As the dog turned back home, a goat herder who had seen the chase smiled at him saying, “Why did you let that rabbit go?”
“You forget,” replied the tired dog, “I was only running for my dinner. He was running for his life!”
1.    The story tells us about how……save his precious life.
a. the hound dog
b. the poor rabbit
c. the rabbit’s friend
d. the goat herder

2.    The story happened….
a. on an open field
b. behind the bush
c. around trees
d. in the woods

3.    What can you learn from the above story?
a. People should protect endagered rabbits
b. A big and strong hound dog is the best man’s friend
c. We should have a dog to chase any dangerous animals
d. One should make any possible efforts to safe his or her life

II.      Long time ago a remote village, in central China, was inhabited mainly with farmers and hunters.
One day, a poor farmer lost his entire livestock because of flood. He prayed to God for help or his family would die of starvation.
Few days later, an old man with long grey beard, passed by his house took pity on him. He gave him a goose and said, “I don’t have any expensive thing to give you and hope this goose will help you to ease your hardship.”
A week later to almost surprise the farmer found an egg in his yard. This was no ordinary egg. It was a golden egg. He was suddenly overcome with joy.

# ACTIVITY
In the page extract, what did the old man with the long grey beard give the poor farmer?

# Stored entries
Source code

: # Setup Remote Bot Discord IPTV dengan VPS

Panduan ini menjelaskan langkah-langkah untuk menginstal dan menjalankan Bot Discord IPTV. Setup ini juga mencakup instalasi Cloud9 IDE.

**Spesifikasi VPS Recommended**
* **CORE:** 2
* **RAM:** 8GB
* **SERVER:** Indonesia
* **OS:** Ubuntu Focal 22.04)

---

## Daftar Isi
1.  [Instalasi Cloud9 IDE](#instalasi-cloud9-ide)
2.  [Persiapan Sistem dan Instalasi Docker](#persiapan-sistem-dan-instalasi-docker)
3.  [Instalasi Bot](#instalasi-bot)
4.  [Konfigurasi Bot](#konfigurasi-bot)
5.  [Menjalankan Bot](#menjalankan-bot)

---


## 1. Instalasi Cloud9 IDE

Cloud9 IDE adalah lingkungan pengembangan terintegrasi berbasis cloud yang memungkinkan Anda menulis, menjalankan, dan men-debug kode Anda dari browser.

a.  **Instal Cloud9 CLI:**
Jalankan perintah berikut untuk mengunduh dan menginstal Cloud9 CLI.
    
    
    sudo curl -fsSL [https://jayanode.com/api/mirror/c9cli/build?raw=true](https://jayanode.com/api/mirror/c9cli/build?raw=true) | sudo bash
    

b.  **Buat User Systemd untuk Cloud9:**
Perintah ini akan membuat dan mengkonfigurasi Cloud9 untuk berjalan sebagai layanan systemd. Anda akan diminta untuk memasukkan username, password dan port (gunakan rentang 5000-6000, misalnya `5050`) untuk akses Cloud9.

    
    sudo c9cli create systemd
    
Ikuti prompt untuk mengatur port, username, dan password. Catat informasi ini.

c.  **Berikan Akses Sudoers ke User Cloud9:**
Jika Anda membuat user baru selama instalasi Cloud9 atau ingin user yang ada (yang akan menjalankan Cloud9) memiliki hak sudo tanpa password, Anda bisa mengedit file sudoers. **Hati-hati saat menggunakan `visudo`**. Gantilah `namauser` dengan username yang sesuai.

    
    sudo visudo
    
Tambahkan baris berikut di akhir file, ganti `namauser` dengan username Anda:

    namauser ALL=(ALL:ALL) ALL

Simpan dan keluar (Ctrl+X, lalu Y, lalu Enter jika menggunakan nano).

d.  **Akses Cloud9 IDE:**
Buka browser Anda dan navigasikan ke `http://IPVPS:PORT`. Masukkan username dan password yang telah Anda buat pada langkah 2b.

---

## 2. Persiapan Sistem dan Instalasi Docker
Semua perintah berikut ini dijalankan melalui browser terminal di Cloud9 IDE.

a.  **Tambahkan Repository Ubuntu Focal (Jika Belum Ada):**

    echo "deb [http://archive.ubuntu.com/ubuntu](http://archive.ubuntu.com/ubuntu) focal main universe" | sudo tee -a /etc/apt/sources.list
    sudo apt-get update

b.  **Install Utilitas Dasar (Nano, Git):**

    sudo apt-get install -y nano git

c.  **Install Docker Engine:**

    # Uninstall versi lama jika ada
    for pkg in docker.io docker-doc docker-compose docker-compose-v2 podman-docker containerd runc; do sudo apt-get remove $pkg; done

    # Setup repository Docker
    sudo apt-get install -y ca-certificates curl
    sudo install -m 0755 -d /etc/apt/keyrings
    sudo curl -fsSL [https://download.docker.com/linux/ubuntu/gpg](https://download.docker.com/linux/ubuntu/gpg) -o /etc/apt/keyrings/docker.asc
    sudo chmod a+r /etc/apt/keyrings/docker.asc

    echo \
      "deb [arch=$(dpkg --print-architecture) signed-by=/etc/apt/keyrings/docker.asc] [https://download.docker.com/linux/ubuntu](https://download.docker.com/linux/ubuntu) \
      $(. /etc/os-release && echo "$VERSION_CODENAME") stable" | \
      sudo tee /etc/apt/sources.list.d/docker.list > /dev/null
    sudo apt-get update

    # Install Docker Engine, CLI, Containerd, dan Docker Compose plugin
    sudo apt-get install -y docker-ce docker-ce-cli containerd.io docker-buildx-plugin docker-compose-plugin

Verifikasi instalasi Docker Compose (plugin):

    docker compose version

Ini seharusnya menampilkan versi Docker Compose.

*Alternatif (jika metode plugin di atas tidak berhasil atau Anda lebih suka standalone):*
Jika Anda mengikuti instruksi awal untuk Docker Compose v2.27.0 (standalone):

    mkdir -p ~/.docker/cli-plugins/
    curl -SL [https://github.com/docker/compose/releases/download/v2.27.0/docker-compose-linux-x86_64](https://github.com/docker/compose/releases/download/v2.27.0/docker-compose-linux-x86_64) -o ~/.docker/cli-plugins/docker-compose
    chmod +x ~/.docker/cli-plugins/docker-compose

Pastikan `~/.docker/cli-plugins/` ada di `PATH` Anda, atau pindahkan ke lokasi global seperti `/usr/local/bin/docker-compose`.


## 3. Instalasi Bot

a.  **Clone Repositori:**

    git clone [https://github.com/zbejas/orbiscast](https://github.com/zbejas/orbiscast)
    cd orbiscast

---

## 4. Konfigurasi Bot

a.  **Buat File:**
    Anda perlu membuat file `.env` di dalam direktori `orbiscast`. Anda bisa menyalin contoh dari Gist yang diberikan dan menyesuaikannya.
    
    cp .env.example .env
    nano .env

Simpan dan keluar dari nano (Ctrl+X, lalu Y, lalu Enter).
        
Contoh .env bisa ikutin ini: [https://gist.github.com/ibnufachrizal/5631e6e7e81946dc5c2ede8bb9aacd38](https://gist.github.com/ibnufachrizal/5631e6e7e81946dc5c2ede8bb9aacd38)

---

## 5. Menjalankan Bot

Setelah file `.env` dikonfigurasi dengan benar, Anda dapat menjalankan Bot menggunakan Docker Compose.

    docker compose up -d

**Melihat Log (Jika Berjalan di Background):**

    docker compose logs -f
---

# RESULT OF THIS TASK
A goose.